Villain formerly meant a bondman. In feudal law, according to Blackstone, the term was applied to those who held lands and tenements in villenage,—a tenure by base services.

Pedant formerly meant a schoolmaster. Shakspeare says in his Twelfth Night,—

A pedant that keeps a school in the church.—iii. 2.

Bacon, in his Pathway unto Prayer, thus uses the word Imp: “Let us pray for the preservation of the King’s most excellent Majesty, and for the prosperous success of his entirely beloved son Edward our Prince, that most angelic imp.”

The word brat is not considered very elegant now, but a few years ago it had a different signification from its present one. An old hymn or De profundis, by Gascoine, contains the lines,—

“O Israel, O household of the Lord,

O Abraham’s brats, O brood of blessed seed,

O chosen sheep that loved the Lord indeed.”

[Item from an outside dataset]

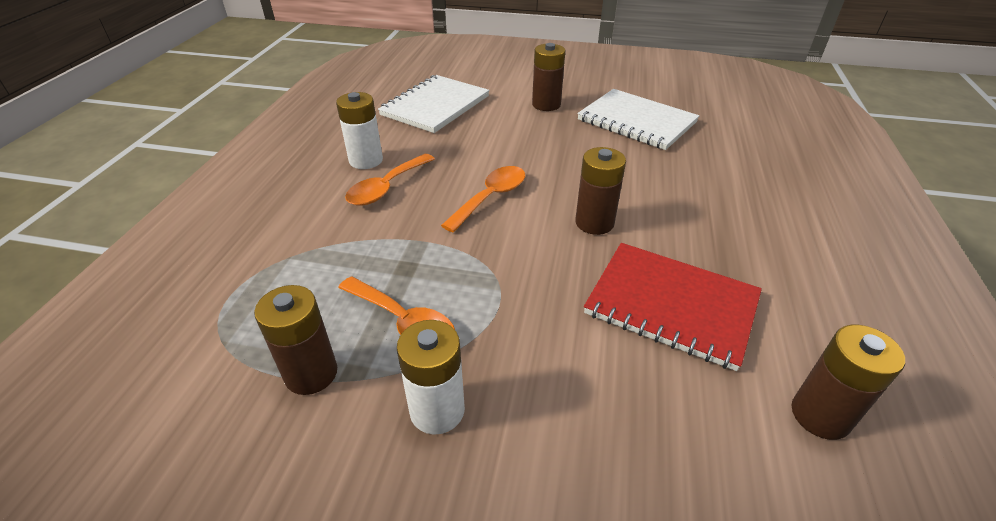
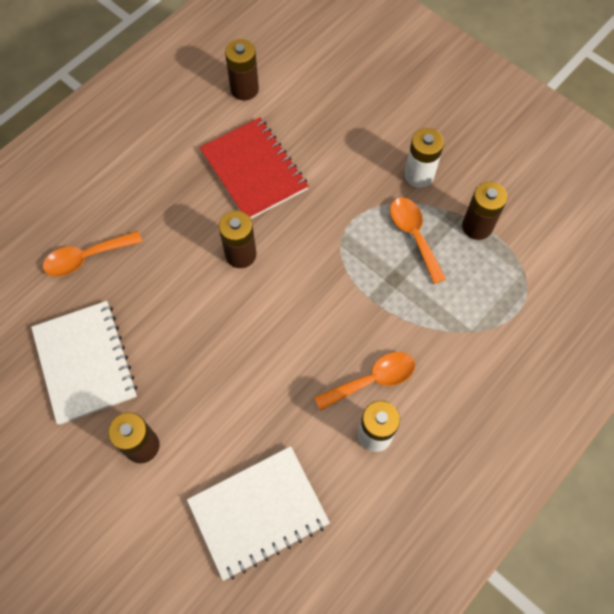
camera: 150 degrees left, 25 degrees up
(491, 197) = (295, 321): orange spoon -> orange spoon (86, 258)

It is a somewhat noticeable fact, that the changes in the signification of words have generally been to their deterioration; that is, words that heretofore had no sinister meaning have acquired it. The word cunning, for example, formerly meant nothing sinister or underhanded; and in Thrope’s confession in Fox’s “Book of Martyrs” is the sentence, “I believe that all these three persons [in the Godhead] are even in power, and in cunning, and in might, full of grace and of all goodness.” Demure is another of this class. It was used by earlier writers without the insinuation which is now almost latent in it, that the external shows of modesty and sobriety rest on no corresponding realities. Explode formerly meant to drive off the stage with loud clappings of the hands, but gradually became exaggerated into its present signification. Facetious, too, originally meant urbane, but now has so degenerated as to have acquired the sense of buffoonery; and Mr. Trench sees indications that it will ere long acquire the sense of indecent buffoonery.

Frippery now means trumpery and odds and ends of cheap finery; but once it meant old clothes of value, and not worthless, as the term at present implies. The word Gossip formerly meant only a sponsor in baptism. Sponsors were supposed to become acquainted at the baptismal font, and by their sponsorial act to establish an indefinite affinity towards each other and the child. Thus the word was applied to all who were familiar and intimate, and finally obtained the meaning which is now predominant in it.